The charged amino acids, arginine, lysine, aspartic acid, and glutamic acid, had average mutation scores near -3, with values ranging between -3.11 for arginine and -2.53 for lysine. The aromatic amino acids, phenylalanine, tryptophan, and tyrosine, had similar average mutation scores, with values of -2.74, -3.05, and -3.05, respectively. Mutations to the polar amino acids, cysteine, asparagine, glutamine, serine, and threonine, were somewhat less detrimental, with average scores between -2.16 for glutamine and -1.79 for cysteine. Cysteine was the only charged, aromatic, or polar amino acid with any favorable mutation scores, which were one for each of histidine, serine, and tryptophan. The nonpolar amino acids, alanine, glycine, isoleucine, leucine, methionine, proline, and valine, exhibited different behavior. As already stated, alanine and glycine were the only two amino acids with negative scores for non-mutations. The average mutation for the other amino acids was detrimental, but each of them had at least one mutation that was predicted to be either neutral (i.e., a score of zero) or beneficial. For proline, these were mutations to the other nonpolar amino acids leucine and valine. Each of the other nonpolar amino acids had a neutral or beneficial mutation to an aromatic, charged, or polar amino acid.

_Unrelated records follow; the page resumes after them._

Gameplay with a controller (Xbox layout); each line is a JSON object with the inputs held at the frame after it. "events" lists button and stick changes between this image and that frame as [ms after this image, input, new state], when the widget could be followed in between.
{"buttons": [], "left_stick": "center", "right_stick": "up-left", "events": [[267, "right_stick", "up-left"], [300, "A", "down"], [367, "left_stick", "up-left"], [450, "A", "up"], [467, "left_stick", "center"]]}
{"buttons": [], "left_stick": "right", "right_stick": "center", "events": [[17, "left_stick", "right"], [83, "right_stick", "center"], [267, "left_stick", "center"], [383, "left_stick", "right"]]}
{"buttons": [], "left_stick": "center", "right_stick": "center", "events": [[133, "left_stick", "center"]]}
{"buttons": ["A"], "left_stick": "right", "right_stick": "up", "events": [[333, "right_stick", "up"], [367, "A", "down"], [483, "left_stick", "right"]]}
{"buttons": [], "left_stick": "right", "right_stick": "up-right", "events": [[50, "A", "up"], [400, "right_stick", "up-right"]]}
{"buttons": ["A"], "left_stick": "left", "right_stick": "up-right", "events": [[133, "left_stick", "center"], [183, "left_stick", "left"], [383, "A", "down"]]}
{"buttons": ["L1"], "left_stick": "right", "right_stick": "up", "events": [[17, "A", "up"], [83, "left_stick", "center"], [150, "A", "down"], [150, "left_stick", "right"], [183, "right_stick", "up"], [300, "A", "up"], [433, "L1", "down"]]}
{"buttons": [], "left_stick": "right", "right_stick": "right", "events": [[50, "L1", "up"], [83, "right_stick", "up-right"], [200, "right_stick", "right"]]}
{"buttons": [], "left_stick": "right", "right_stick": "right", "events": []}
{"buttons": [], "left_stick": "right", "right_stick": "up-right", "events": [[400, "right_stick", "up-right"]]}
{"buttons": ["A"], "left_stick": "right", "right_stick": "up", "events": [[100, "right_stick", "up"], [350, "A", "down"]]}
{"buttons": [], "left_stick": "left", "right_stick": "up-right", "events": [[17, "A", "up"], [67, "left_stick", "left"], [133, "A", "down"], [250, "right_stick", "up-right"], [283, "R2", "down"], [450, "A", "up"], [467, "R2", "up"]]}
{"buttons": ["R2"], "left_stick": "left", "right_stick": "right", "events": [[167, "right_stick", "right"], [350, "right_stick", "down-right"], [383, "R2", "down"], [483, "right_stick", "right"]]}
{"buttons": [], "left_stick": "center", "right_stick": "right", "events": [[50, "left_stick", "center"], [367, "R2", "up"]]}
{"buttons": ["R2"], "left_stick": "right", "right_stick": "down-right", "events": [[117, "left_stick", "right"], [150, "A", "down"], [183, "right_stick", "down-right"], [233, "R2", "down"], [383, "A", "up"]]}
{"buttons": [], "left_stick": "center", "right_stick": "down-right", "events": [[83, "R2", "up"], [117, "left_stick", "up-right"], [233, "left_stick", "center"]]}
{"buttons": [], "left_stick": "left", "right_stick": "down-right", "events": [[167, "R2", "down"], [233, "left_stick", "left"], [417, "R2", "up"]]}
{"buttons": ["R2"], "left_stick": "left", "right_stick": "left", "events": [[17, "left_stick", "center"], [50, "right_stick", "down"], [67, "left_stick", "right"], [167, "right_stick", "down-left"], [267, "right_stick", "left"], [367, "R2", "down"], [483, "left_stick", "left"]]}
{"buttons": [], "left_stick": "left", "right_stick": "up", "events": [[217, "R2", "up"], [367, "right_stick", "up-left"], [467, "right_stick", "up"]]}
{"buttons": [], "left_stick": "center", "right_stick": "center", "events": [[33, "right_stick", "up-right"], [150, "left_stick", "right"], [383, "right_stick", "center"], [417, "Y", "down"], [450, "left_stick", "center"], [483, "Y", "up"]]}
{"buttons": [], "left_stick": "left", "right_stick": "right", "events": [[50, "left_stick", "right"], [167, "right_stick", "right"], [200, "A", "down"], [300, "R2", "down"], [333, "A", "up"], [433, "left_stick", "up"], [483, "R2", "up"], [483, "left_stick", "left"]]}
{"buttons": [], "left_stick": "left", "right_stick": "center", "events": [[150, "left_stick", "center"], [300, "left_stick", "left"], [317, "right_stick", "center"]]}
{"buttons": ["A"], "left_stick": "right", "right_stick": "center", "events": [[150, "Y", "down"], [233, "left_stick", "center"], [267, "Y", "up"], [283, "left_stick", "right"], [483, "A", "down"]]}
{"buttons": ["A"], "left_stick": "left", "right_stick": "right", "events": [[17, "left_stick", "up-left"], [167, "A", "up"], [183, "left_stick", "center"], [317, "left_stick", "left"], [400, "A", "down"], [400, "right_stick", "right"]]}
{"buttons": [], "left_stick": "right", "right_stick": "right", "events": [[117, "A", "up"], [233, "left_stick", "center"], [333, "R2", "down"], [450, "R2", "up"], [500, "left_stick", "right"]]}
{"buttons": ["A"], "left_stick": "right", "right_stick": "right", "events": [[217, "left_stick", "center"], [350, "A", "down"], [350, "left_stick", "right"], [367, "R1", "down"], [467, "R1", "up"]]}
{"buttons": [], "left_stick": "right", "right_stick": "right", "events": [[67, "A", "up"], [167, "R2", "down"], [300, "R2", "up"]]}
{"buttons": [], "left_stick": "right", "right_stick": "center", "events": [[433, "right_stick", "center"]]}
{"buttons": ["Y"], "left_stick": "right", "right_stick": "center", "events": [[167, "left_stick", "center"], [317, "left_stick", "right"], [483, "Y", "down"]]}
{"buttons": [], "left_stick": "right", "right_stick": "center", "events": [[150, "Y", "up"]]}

Table 3 is the similarity matrix for mutations to important antibody residues calculated using Amber. The representative values used to create the matrix are in the S1 Table. Overall, the trends of this similarity matrix are similar to those calculated by CHARMM with individual values that are a small amount more negative. A key difference is that the highest scores for all amino acids, including alanine and glycine, are for not mutating the residue. Amber predicts that mutations to charged residues are most detrimental, with the mutation of any charged amino acid to any non-charged amino acid having a score of -4. Mutations to aromatic amino acids are also consistently disfavored with all mutations having a score of -3 except for phenylalanine to glutamic acid, which has a score of -2. Continuing the similar trends from the CHARMM matrix, mutations of polar amino acids were less disfavored than those of charged or aromatic residues while being more penalized than mutations of nonpolar amino acids. Cysteine, asparagine, serine, and threonine all have average mutation scores between -3.00 for asparagine and -2.79 for cysteine and threonine, which are approximately one point more negative than predicted by CHARMM. Histidine is a small outlier among the polar residues, as it has an average mutation score of -2.16. Histidine is also the first amino acid to have any mutations that are predicted by Amber to typically be beneficial (lysine) or neutral (glutamine). As it did with the other amino acid types, Amber predicted that the typical effect of mutations of nonpolar amino acids was more detrimental than CHARMM. However, they remain the least disfavored mutations and every nonpolar amino acid except methionine has at least one mutation to a charged or polar amino acid that has a favorable score.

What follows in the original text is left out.